Bien que moins fréquente que d'autres citations célèbres, la phrase « Passant, va dire à Spartes qu'ici pour la loi spartiate nous reposons » est souvent utilisée pour illustrer un sacrifice héroïque, le devoir civique, ou un engagement sans faille envers une règle ou une cause. Le thème général du discours peut être utilisé pour motiver des équipes face à un défi immense, en insistant sur le fait que la persévérance et le souvenir d'un idéal sont les clés de la victoire finale.
La principale morale est que la véritable victoire réside dans le fait que votre combat et votre sacrifice inspirent les autres à continuer la lutte pour la liberté et les idéaux justes. L'acte de courage est la semence d'une victoire future et collective. Le souvenir est l'hommage le plus durable et le plus puissant.
La réplique est une création moderne pour le film 300 (2006), adaptée du roman graphique de Frank Miller et Lynn Varley. Cependant, elle est basée sur deux éléments historiques et littéraires réels :
Cette scène se déroule au début de la bataille de Platées (479 av. J.-C.), un an après la bataille des Thermopyles (480 av. J.-C.). Le roi Léonidas et les 300 sont morts aux Thermopyles, mais leur résistance a donné le temps nécessaire aux autres cités grecques pour organiser une force unifiée. La réplique est le discours de motivation de Dilios à l'armée grecque juste avant l'assaut final contre les Perses. Il transforme la peur en rage et en confiance, garantissant que cette bataille sera la revanche et le couronnement du sacrifice passé.

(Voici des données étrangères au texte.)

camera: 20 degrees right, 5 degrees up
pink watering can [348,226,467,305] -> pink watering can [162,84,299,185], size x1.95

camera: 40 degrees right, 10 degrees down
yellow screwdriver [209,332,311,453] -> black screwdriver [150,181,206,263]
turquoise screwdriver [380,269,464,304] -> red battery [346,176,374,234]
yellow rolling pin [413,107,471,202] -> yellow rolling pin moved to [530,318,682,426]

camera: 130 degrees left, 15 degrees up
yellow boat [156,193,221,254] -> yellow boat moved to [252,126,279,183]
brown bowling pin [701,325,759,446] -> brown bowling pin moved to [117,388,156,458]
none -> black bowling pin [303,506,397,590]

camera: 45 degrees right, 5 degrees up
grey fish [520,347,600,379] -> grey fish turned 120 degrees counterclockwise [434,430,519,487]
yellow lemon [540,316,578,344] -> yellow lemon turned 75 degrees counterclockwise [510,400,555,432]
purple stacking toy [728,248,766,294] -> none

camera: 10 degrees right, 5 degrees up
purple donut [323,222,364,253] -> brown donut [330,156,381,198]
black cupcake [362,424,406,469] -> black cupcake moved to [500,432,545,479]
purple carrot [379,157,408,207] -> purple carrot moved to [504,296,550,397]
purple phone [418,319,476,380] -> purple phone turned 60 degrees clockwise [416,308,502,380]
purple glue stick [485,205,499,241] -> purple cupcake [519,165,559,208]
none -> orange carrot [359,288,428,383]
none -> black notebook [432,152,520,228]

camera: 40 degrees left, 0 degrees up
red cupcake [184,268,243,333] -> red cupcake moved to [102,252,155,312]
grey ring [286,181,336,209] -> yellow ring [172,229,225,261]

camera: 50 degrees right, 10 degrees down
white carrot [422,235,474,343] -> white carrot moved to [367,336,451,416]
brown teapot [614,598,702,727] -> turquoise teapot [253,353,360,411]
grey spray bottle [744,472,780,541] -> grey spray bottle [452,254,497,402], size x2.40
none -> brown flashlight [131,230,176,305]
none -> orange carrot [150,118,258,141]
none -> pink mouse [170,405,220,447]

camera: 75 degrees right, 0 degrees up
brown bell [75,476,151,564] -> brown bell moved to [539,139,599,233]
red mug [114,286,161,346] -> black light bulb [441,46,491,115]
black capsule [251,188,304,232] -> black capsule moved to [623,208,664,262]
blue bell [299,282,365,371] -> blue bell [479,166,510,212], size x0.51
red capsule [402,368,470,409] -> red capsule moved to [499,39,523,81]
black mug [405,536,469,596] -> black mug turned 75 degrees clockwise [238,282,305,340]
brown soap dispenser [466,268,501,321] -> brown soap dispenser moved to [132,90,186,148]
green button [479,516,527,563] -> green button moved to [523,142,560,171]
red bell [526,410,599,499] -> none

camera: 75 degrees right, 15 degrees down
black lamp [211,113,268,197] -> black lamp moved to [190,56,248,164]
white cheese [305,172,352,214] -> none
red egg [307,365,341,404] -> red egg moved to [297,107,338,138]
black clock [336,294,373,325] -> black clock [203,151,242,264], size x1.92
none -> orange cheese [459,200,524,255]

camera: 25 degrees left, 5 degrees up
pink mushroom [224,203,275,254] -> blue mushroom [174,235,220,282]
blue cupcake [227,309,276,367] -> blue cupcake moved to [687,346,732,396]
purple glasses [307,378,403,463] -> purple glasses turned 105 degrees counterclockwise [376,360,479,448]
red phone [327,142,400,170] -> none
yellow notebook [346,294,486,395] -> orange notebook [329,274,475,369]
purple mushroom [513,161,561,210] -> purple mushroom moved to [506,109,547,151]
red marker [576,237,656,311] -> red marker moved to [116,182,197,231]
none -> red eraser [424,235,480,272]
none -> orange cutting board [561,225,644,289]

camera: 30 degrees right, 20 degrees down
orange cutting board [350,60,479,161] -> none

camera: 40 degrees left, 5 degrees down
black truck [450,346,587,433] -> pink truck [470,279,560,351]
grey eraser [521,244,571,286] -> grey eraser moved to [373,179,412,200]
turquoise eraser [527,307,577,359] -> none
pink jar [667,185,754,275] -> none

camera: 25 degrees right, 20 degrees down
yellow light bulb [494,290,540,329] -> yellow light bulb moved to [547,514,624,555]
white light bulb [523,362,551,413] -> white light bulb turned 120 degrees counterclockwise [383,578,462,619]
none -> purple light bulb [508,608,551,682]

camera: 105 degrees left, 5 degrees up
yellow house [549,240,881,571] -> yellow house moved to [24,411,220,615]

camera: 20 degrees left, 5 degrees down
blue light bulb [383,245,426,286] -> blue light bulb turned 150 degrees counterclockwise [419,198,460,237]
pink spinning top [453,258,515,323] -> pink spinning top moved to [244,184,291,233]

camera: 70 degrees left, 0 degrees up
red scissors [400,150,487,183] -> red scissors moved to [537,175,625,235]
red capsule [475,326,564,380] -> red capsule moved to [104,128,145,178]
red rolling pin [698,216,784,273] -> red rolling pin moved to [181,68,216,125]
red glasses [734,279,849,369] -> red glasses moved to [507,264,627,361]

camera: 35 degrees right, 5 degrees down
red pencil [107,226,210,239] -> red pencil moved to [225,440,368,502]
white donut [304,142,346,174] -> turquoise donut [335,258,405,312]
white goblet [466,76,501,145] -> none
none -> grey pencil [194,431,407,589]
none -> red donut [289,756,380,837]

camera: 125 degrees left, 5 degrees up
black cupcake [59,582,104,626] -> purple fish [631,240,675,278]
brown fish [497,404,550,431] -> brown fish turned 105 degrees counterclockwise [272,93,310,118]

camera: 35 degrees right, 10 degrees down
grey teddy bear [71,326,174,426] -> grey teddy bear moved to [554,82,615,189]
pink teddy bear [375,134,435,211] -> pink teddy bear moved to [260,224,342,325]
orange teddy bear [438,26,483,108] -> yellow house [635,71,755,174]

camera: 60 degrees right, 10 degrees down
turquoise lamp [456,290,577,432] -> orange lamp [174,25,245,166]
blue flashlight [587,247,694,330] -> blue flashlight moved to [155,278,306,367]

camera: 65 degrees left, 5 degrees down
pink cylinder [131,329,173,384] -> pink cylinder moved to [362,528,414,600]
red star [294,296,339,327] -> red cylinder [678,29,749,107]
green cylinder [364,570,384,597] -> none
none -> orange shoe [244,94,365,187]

Dilios est le témoin oculaire et le narrateur du film. Léonidas l'a renvoyé des Thermopyles précisément pour qu'il puisse raconter l'histoire. Cette réplique montre Dilios accomplissant son devoir : il ne combat pas seulement, il immortalise. Il est la voix de l'héritage spartiate et la preuve vivante que la stratégie de Léonidas était juste. Il est le lien entre le sacrifice passé et la victoire présente.
Le film 300 explore les thèmes du courage face à l'adversité, du devoir, de la liberté contre la tyrannie, et de la légende par le sacrifice. Cette réplique est le moment où tous ces thèmes trouvent leur résolution. Elle confirme que l'histoire du film n'était pas celle d'une défaite, mais la première étape d'une victoire finale pour la liberté de la Grèce.
L'impact est puissant. La réplique est conçue pour provoquer un sentiment de ferveur patriotique et de rage héroïque. Le contraste entre les 300 morts et les 40 000 Grecs prêts à se battre, tous unis par la mémoire, crée une charge émotionnelle intense. Culturellement, elle a contribué à populariser l'idée des Thermopyles comme l'exemple archétypal de la résistance de la minorité héroïque contre l'oppression écrasante.